The legislature obviously designated restitution as a civil judgment. We treat it accordingly and find that the municipal court, and therefore the circuit court on appeal, exceeded its jurisdiction. That part of the judgment as to restitution is reversed and dismissed.
Townsend also argues that he was denied his right to a speedy trial in both the municipal and circuit court trials. The applicable dates are as follows:
October 26, 1984............... Date of arrest
June 5, 1985..............Municipal court trial
July 2, 1985 .............Notice of appeal filed in circuit court
March 12, 1986 .............Circuit court trial
The state had eighteen months from Townsend’s arrest to bring him to trial in circuit court. Ark. R. Crim. P. 28.1 (c). He was tried in less than seventeen months in the circuit court, thus, there was no violation of Rule 28.1. Townsend has not argued that he was prejudiced by any delay.
Townsend next contends that the trial court erred in allowing the investigating police officer to testify as to what he marked on his accident report as contributing factors to the accident. When Townsend objected to the use of the report, the trial court ruled that the report could not be introduced into evidence, but that the officer could use it to refresh his memory. Townsend argues that we held in Hogue v. Ameron, Inc., 286 Ark. 481, 695 S.W.2d 373 (1985) that this is a violation of the hearsay rule, A.R.E. Rule 803. In Hogue, we simply stated that the officer could not testify from his writings as to what was told to him by persons with whom he spoke during his investigation. Hogue did not involve an officer refreshing his memory from notes as to what he observed at the scene, which is permissible. Black and White, Inc. v. Love, 236 Ark. 529, 367 S.W.2d 427 (1963).
Finally, Townsend argues the trial court erred in allowing two witnesses to give opinion testimony. One was an eye witness who was driving in front of Townsend prior to the accident. She testified she drove into the ditch alongside the road when Townsend attempted to pass her immediately before the accident, and estimated Townsend’s speed at more than seventy miles per hour. She determined Townsend’s speed by comparing her speed of fifty miles per hour to the speed of Townsend’s vehicle, which she said came up behind her very quickly. The witness was a mail carrier and said she drives more than 100 miles a day. The other witness was the investigating officer who testified that the road, which was straight and flat, did not play a part in the accident.
A lay witness may give testimony in the form of opinions or inferences if they are rationally based on the perception of the witness and helpful to a clear understanding of a fact in issue. A.R.E. Rule 701; Smith v. Davis, 281 Ark. 122, 663 S.W.2d 165 (1983).
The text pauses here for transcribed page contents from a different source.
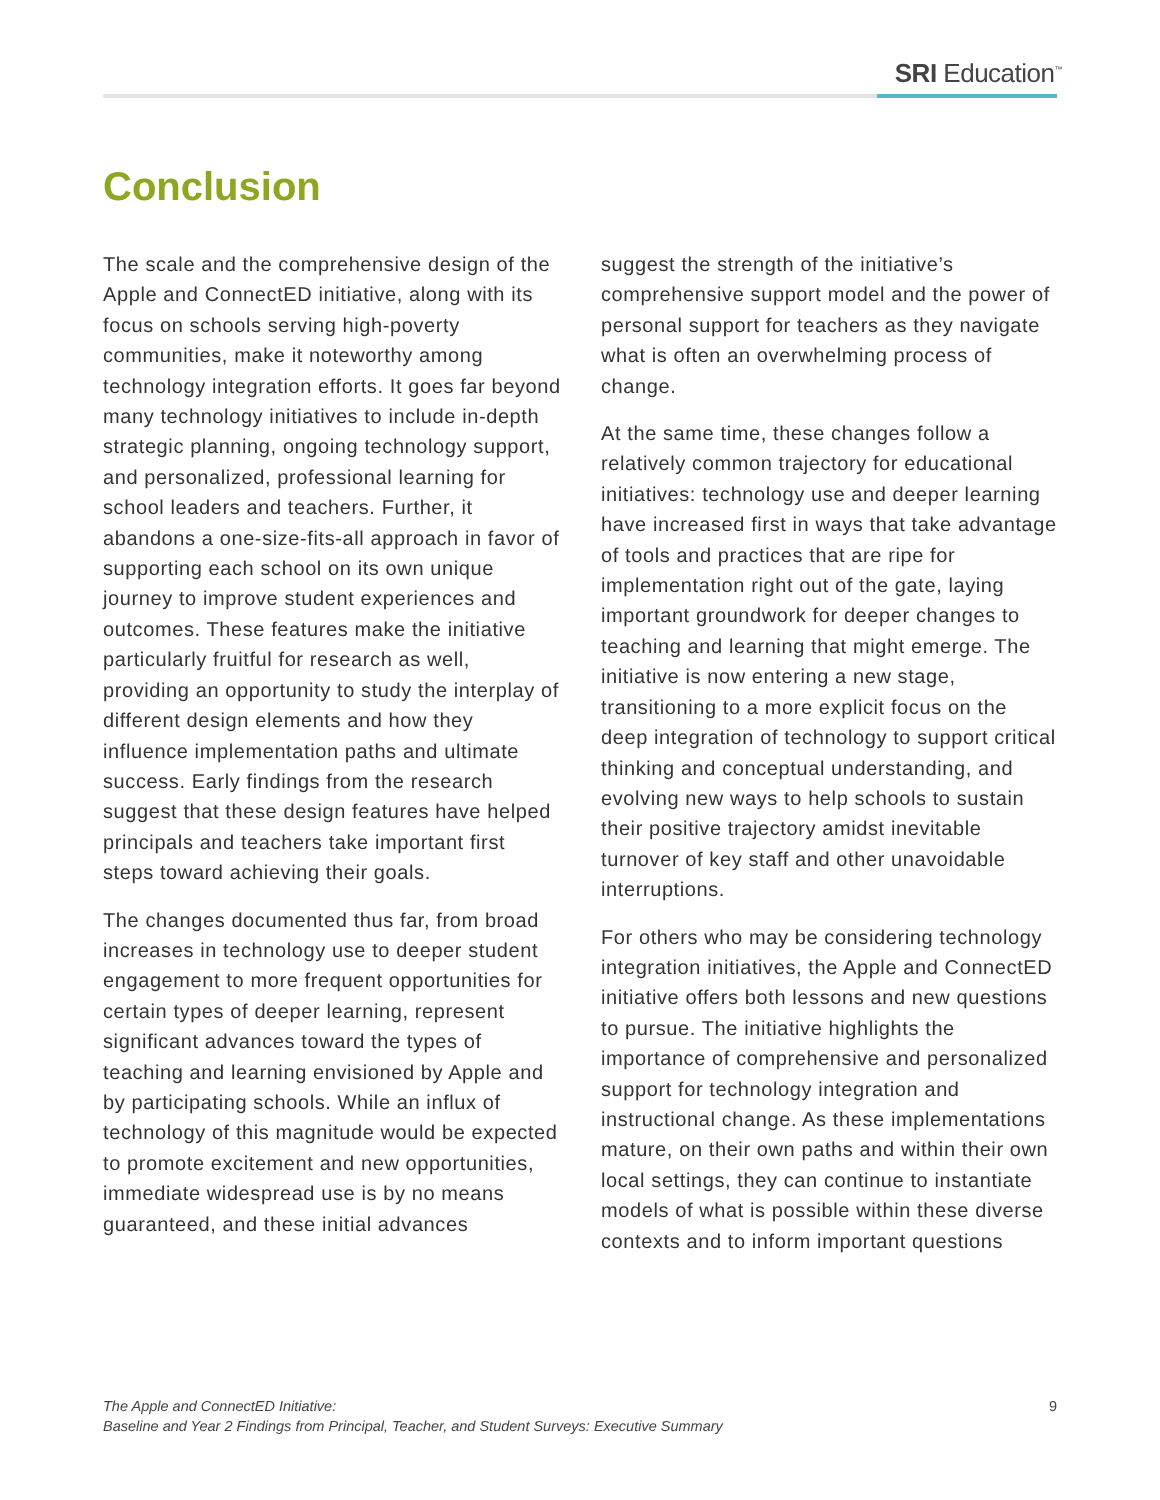SRI Education<sup>™</sup>
Conclusion
The scale and the comprehensive design of the Apple and ConnectED initiative, along with its focus on schools serving high-poverty communities, make it noteworthy among technology integration efforts. It goes far beyond many technology initiatives to include in-depth strategic planning, ongoing technology support, and personalized, professional learning for school leaders and teachers. Further, it abandons a one-size-fits-all approach in favor of supporting each school on its own unique journey to improve student experiences and outcomes. These features make the initiative particularly fruitful for research as well, providing an opportunity to study the interplay of different design elements and how they influence implementation paths and ultimate success. Early findings from the research suggest that these design features have helped principals and teachers take important first steps toward achieving their goals.
The changes documented thus far, from broad increases in technology use to deeper student engagement to more frequent opportunities for certain types of deeper learning, represent significant advances toward the types of teaching and learning envisioned by Apple and by participating schools. While an influx of technology of this magnitude would be expected to promote excitement and new opportunities, immediate widespread use is by no means guaranteed, and these initial advances
suggest the strength of the initiative’s comprehensive support model and the power of personal support for teachers as they navigate what is often an overwhelming process of change.
At the same time, these changes follow a relatively common trajectory for educational initiatives: technology use and deeper learning have increased first in ways that take advantage of tools and practices that are ripe for implementation right out of the gate, laying important groundwork for deeper changes to teaching and learning that might emerge. The initiative is now entering a new stage, transitioning to a more explicit focus on the deep integration of technology to support critical thinking and conceptual understanding, and evolving new ways to help schools to sustain their positive trajectory amidst inevitable turnover of key staff and other unavoidable interruptions.
For others who may be considering technology integration initiatives, the Apple and ConnectED initiative offers both lessons and new questions to pursue. The initiative highlights the importance of comprehensive and personalized support for technology integration and instructional change. As these implementations mature, on their own paths and within their own local settings, they can continue to instantiate models of what is possible within these diverse contexts and to inform important questions
The Apple and ConnectED Initiative:
Baseline and Year 2 Findings from Principal, Teacher, and Student Surveys: Executive Summary
9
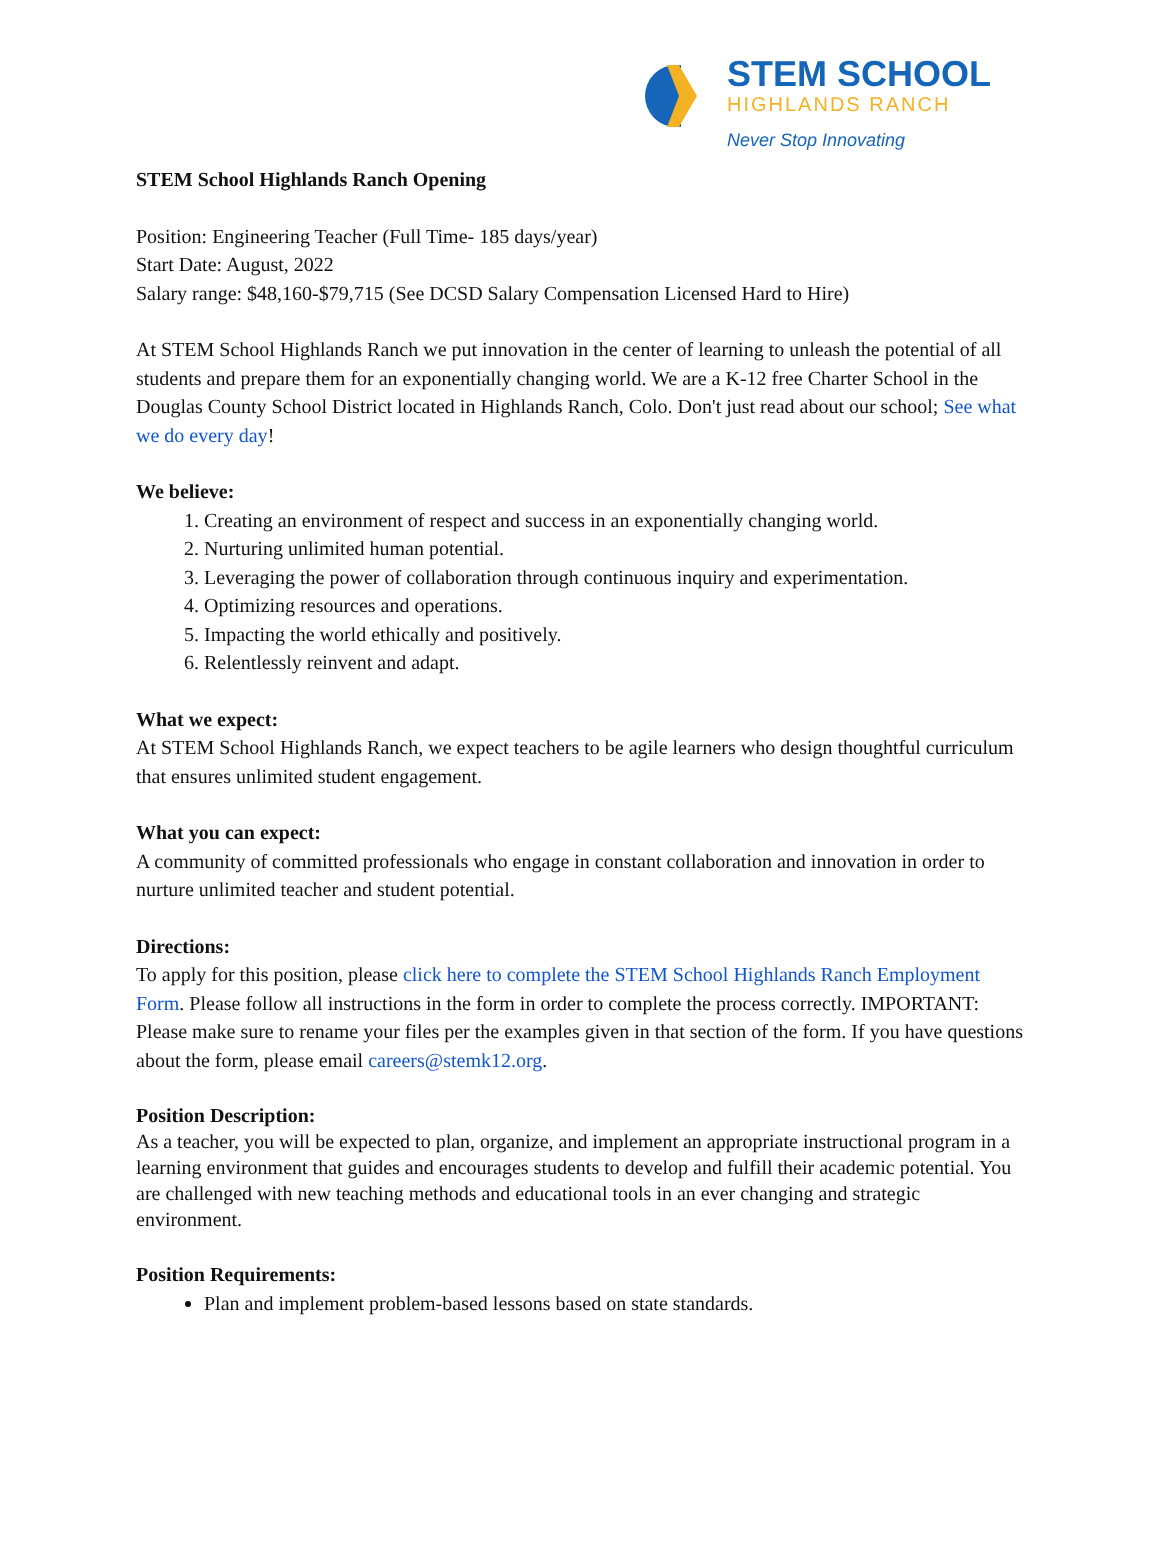STEM SCHOOL
HIGHLANDS RANCH
Never Stop Innovating
STEM School Highlands Ranch Opening
Position: Engineering Teacher (Full Time- 185 days/year)
Start Date: August, 2022
Salary range: $48,160-$79,715 (See DCSD Salary Compensation Licensed Hard to Hire)
At STEM School Highlands Ranch we put innovation in the center of learning to unleash the potential of all students and prepare them for an exponentially changing world. We are a K-12 free Charter School in the Douglas County School District located in Highlands Ranch, Colo. Don't just read about our school; See what we do every day!
We believe:
1. Creating an environment of respect and success in an exponentially changing world.
2. Nurturing unlimited human potential.
3. Leveraging the power of collaboration through continuous inquiry and experimentation.
4. Optimizing resources and operations.
5. Impacting the world ethically and positively.
6. Relentlessly reinvent and adapt.
What we expect:
At STEM School Highlands Ranch, we expect teachers to be agile learners who design thoughtful curriculum that ensures unlimited student engagement.
What you can expect:
A community of committed professionals who engage in constant collaboration and innovation in order to nurture unlimited teacher and student potential.
Directions:
To apply for this position, please click here to complete the STEM School Highlands Ranch Employment Form. Please follow all instructions in the form in order to complete the process correctly. IMPORTANT: Please make sure to rename your files per the examples given in that section of the form. If you have questions about the form, please email careers@stemk12.org.
Position Description:
As a teacher, you will be expected to plan, organize, and implement an appropriate instructional program in a learning environment that guides and encourages students to develop and fulfill their academic potential. You are challenged with new teaching methods and educational tools in an ever changing and strategic environment.
Position Requirements:
Plan and implement problem-based lessons based on state standards.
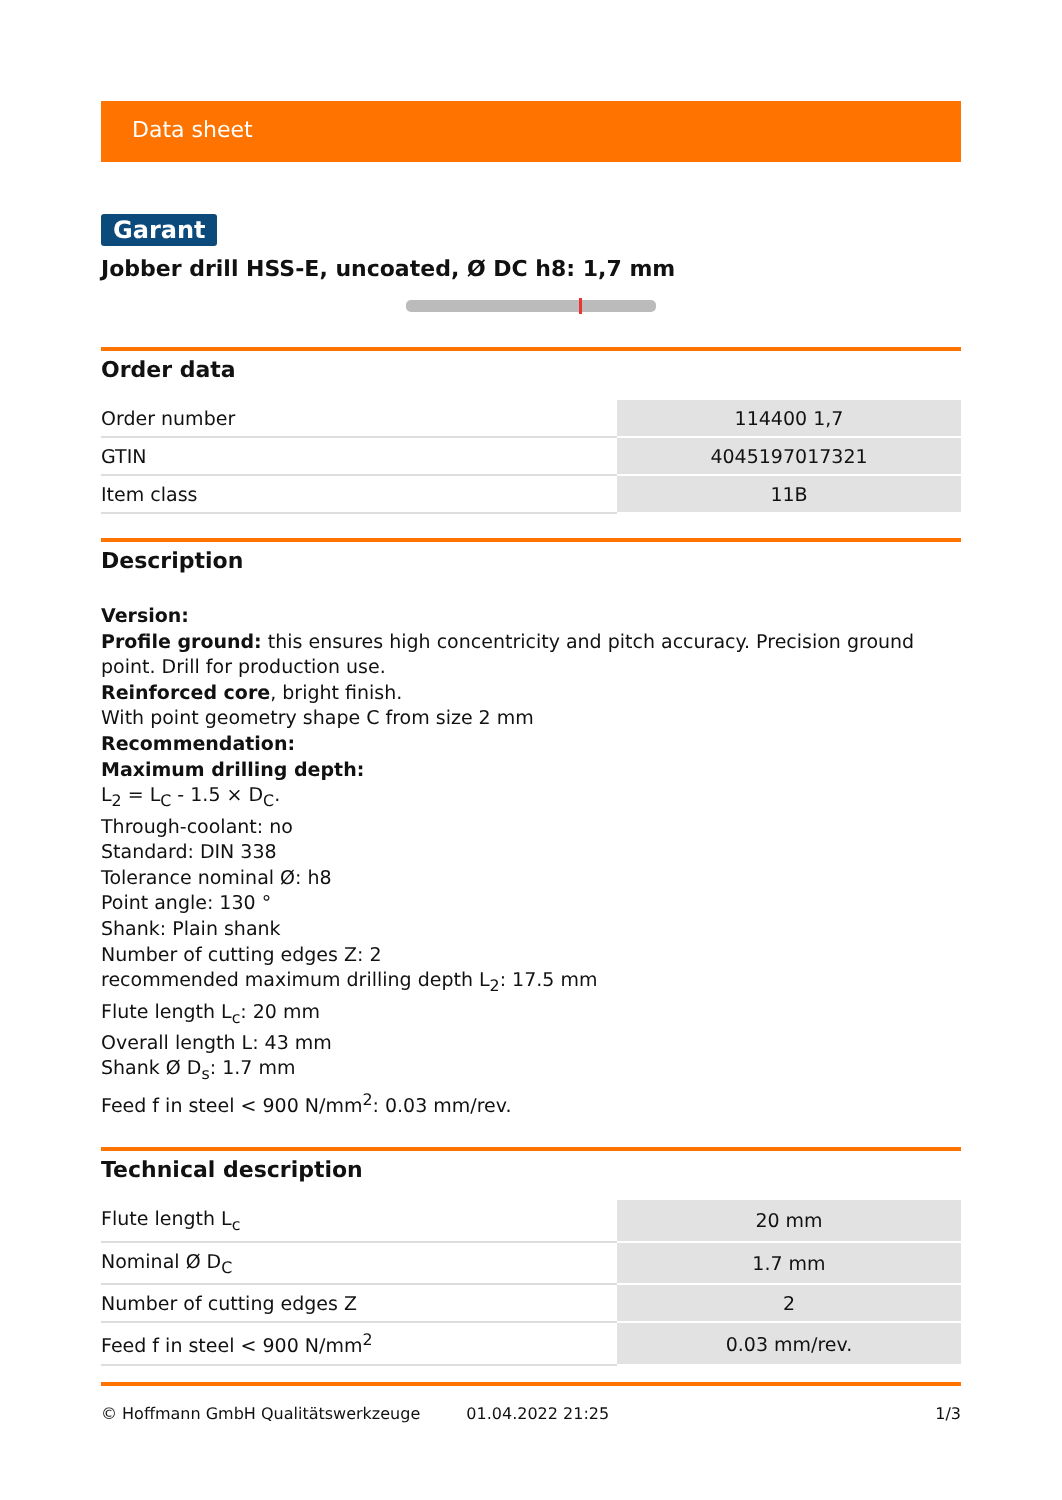Data sheet
Garant
Jobber drill HSS-E, uncoated, Ø DC h8: 1,7 mm
Order data
| Order number | 114400 1,7 |
| GTIN | 4045197017321 |
| Item class | 11B |
Description
Version:
Profile ground: this ensures high concentricity and pitch accuracy. Precision ground point. Drill for production use.
Reinforced core, bright finish.
With point geometry shape C from size 2 mm
Recommendation:
Maximum drilling depth:
L<sub>2</sub> = L<sub>C</sub> - 1.5 × D<sub>C</sub>.
Through-coolant: no
Standard: DIN 338
Tolerance nominal Ø: h8
Point angle: 130 °
Shank: Plain shank
Number of cutting edges Z: 2
recommended maximum drilling depth L<sub>2</sub>: 17.5 mm
Flute length L<sub>c</sub>: 20 mm
Overall length L: 43 mm
Shank Ø D<sub>s</sub>: 1.7 mm
Feed f in steel < 900 N/mm<sup>2</sup>: 0.03 mm/rev.
Technical description
| Flute length L<sub>c</sub> | 20 mm |
| Nominal Ø D<sub>C</sub> | 1.7 mm |
| Number of cutting edges Z | 2 |
| Feed f in steel < 900 N/mm<sup>2</sup> | 0.03 mm/rev. |
© Hoffmann GmbH Qualitätswerkzeuge 01.04.2022 21:25 1/3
We do not accept Townsend’s statement, without explanation, that the testimony did not fall within Rule 701. The first witness was an experienced driver who was in a position to observe the speed of Townsend’s vehicle relative to her own. The officer investigated the accident and observed the causes of the accident and the condition of the road. Their testimony was relevant in determining the extent of Townsend’s fault and whether he “constituted a clear and substantial danger to himself and other motorists,” our definition of intoxicated under Ark. Stat. Ann. § 75-2502 (Supp. 1985). The testimony was properly submitted.
Reversed in part and affirmed in part.